§ **TASK BRIEF**
Only one portion of the data is to be written out: from the line bearing "right hip: (140, 638)" through the line bearing "neck: (1035, 613)". Write it exactly as it appears.

§ **SOURCE DATA**

##############################

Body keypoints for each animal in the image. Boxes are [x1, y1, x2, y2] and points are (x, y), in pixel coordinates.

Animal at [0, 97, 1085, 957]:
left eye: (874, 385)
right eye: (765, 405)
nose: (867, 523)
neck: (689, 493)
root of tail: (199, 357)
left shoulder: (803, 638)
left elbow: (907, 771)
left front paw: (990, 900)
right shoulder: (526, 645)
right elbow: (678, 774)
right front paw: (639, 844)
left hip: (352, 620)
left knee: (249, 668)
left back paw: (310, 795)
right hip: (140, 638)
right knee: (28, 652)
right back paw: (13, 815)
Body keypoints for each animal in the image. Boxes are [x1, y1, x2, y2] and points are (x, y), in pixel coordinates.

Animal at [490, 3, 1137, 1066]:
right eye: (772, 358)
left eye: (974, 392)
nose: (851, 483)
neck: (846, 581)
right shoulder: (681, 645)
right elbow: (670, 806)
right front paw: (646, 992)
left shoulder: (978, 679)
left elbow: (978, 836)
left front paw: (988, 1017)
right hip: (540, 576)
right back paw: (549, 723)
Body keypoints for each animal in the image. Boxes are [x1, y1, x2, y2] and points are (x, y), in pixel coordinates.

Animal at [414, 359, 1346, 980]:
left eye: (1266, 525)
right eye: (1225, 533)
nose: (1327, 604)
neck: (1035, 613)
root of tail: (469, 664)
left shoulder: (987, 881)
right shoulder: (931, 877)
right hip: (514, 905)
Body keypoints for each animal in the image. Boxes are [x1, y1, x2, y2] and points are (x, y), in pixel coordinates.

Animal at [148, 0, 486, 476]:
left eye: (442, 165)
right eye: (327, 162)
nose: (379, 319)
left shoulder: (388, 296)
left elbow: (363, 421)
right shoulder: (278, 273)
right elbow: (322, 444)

##############################

§ **ANSWER AREA**
right hip: (140, 638)
right knee: (28, 652)
right back paw: (13, 815)
Body keypoints for each animal in the image. Boxes are [x1, y1, x2, y2] and points are (x, y), in pixel coordinates.

Animal at [490, 3, 1137, 1066]:
right eye: (772, 358)
left eye: (974, 392)
nose: (851, 483)
neck: (846, 581)
right shoulder: (681, 645)
right elbow: (670, 806)
right front paw: (646, 992)
left shoulder: (978, 679)
left elbow: (978, 836)
left front paw: (988, 1017)
right hip: (540, 576)
right back paw: (549, 723)
Body keypoints for each animal in the image. Boxes are [x1, y1, x2, y2] and points are (x, y), in pixel coordinates.

Animal at [414, 359, 1346, 980]:
left eye: (1266, 525)
right eye: (1225, 533)
nose: (1327, 604)
neck: (1035, 613)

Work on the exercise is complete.